─── GIVEN INFORMATION

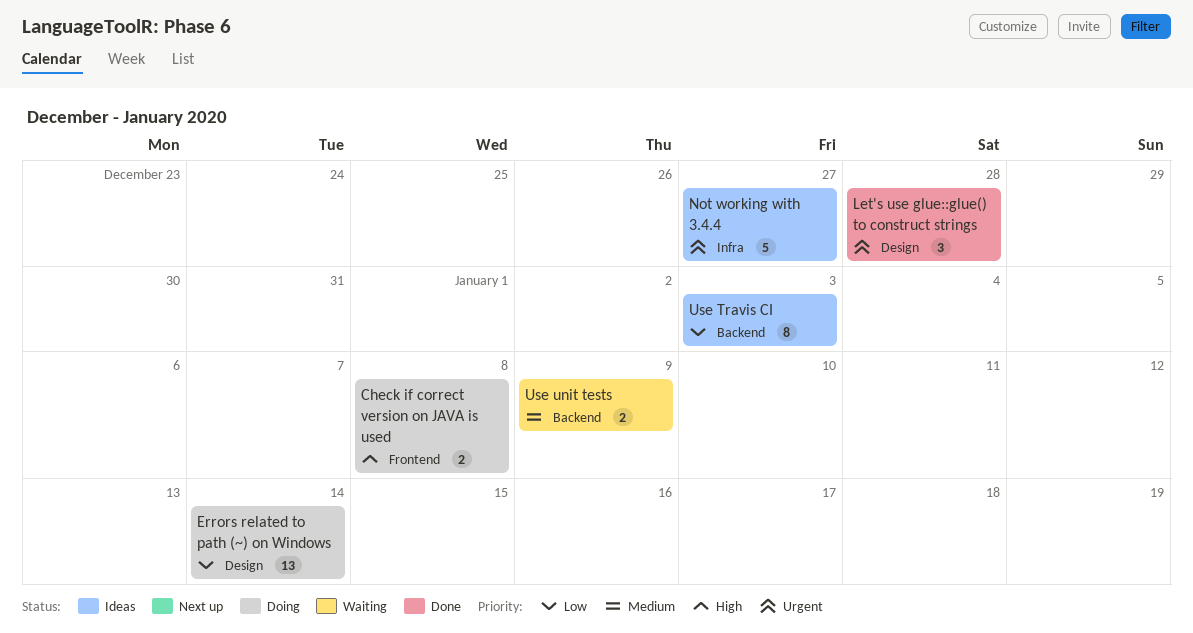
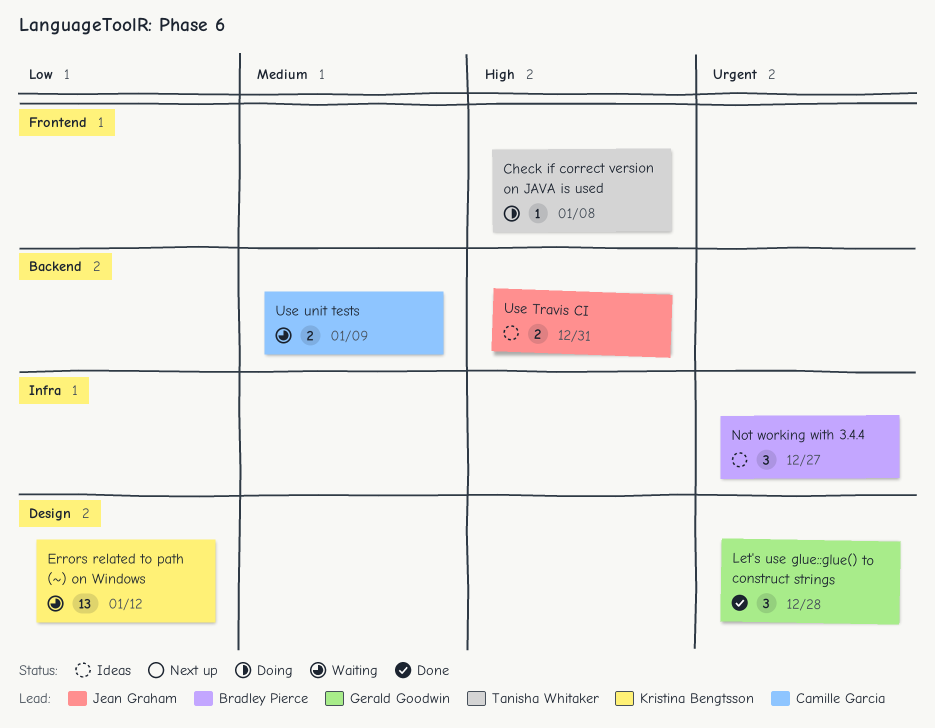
Check if correct version on JAVA is used, estimate: 2 -> 1
Errors related to path (~) on Windows, status: Doing -> Waiting
Errors related to path (~) on Windows, due: Jan 14 -> Jan 12
Not working with 3.4.4, estimate: 5 -> 3
Use Travis CI, priority: Low -> High
Use Travis CI, estimate: 8 -> 2
Use Travis CI, due: Jan 3 -> Dec 31

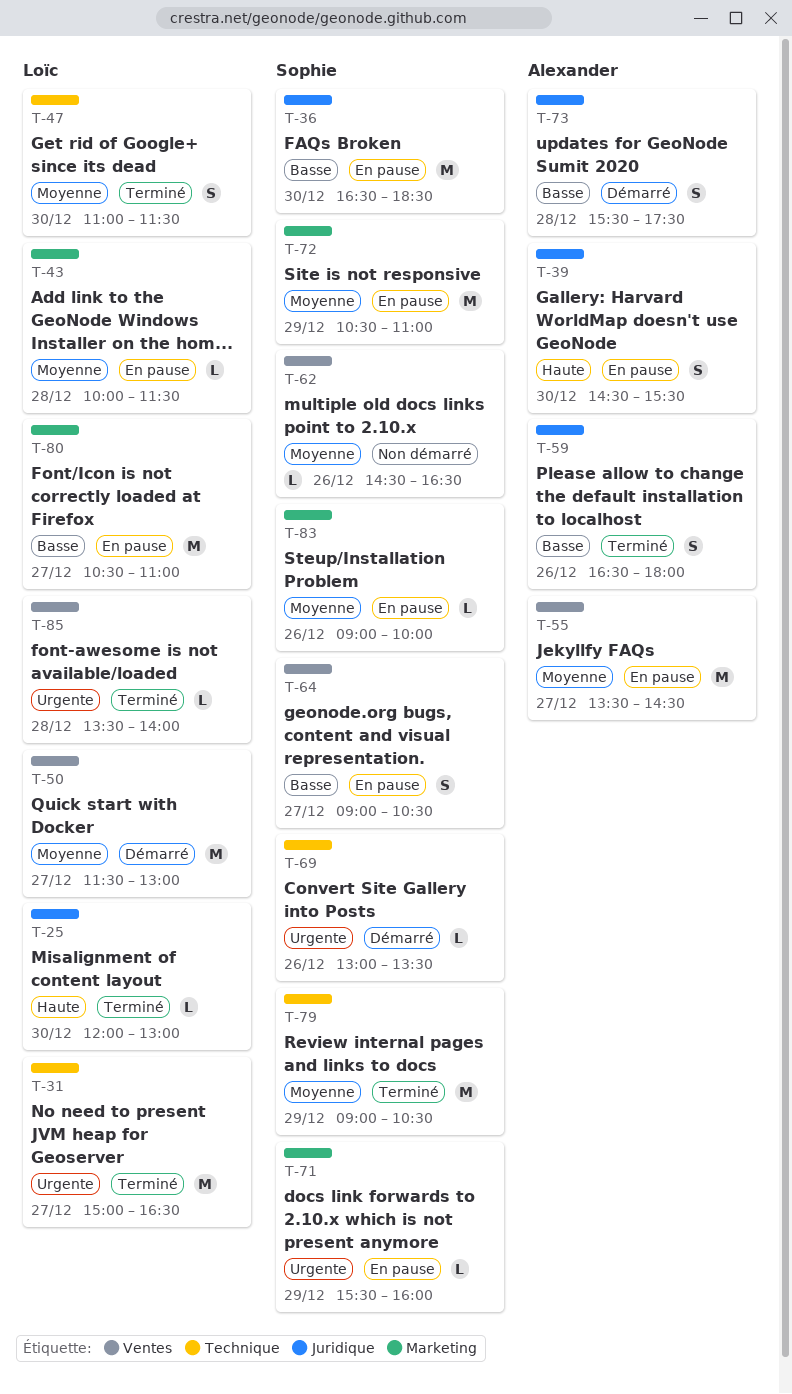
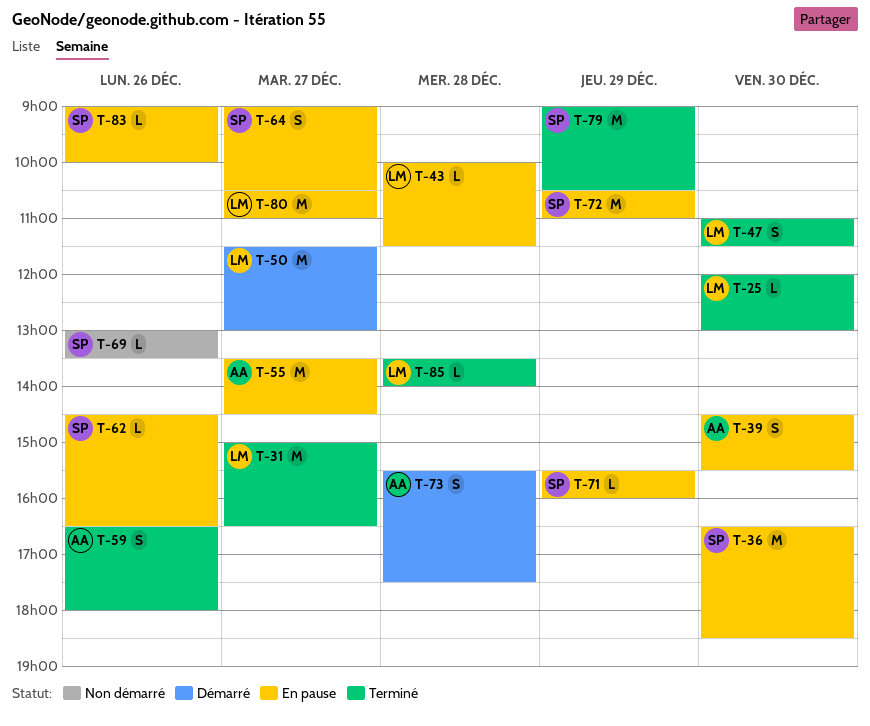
T-62, status: Non démarré -> En pause
T-69, status: Démarré -> Non démarré

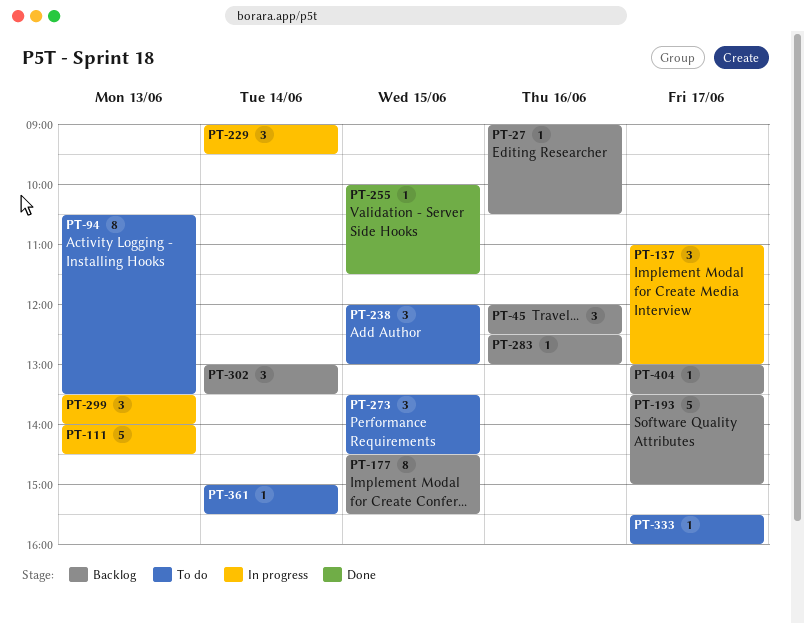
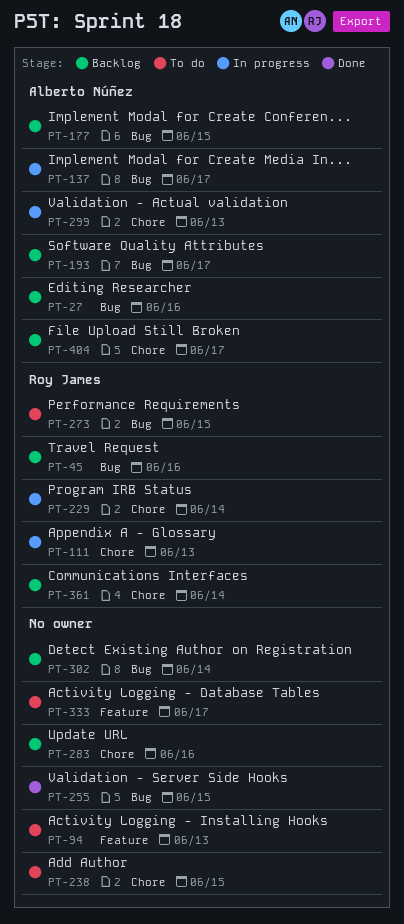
PT-361, status: To do -> Backlog

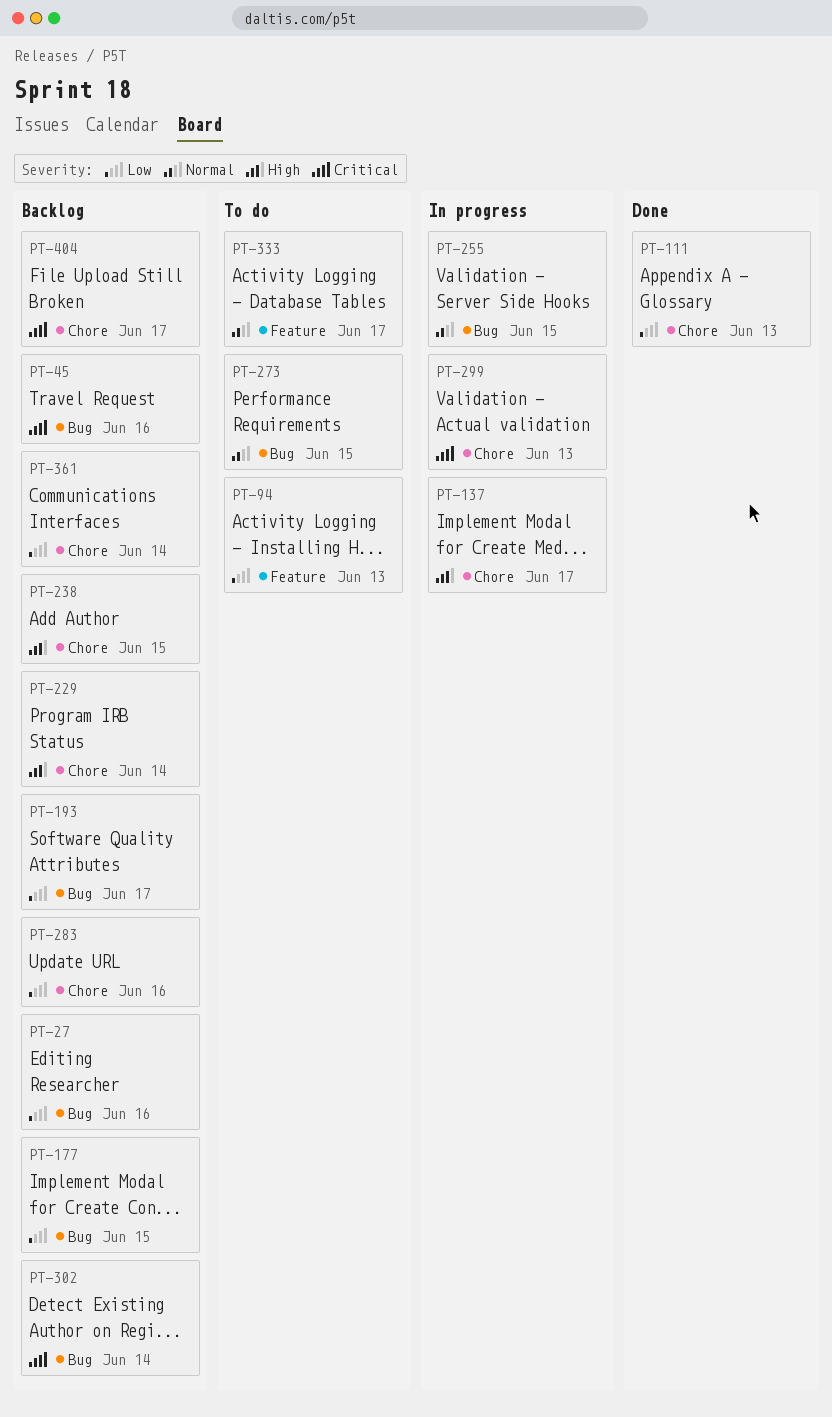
PT-111, status: In progress -> Done
PT-137, label: Bug -> Chore
PT-229, status: In progress -> Backlog
PT-238, status: To do -> Backlog
PT-255, status: Done -> In progress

──────

## TASK GOAL
Repeat all entries exactly, pictures excluded.

## OUTPUT FOR THIS TASK
Check if correct version on JAVA is used, estimate: 2 -> 1
Errors related to path (~) on Windows, status: Doing -> Waiting
Errors related to path (~) on Windows, due: Jan 14 -> Jan 12
Not working with 3.4.4, estimate: 5 -> 3
Use Travis CI, priority: Low -> High
Use Travis CI, estimate: 8 -> 2
Use Travis CI, due: Jan 3 -> Dec 31

T-62, status: Non démarré -> En pause
T-69, status: Démarré -> Non démarré

PT-361, status: To do -> Backlog

PT-111, status: In progress -> Done
PT-137, label: Bug -> Chore
PT-229, status: In progress -> Backlog
PT-238, status: To do -> Backlog
PT-255, status: Done -> In progress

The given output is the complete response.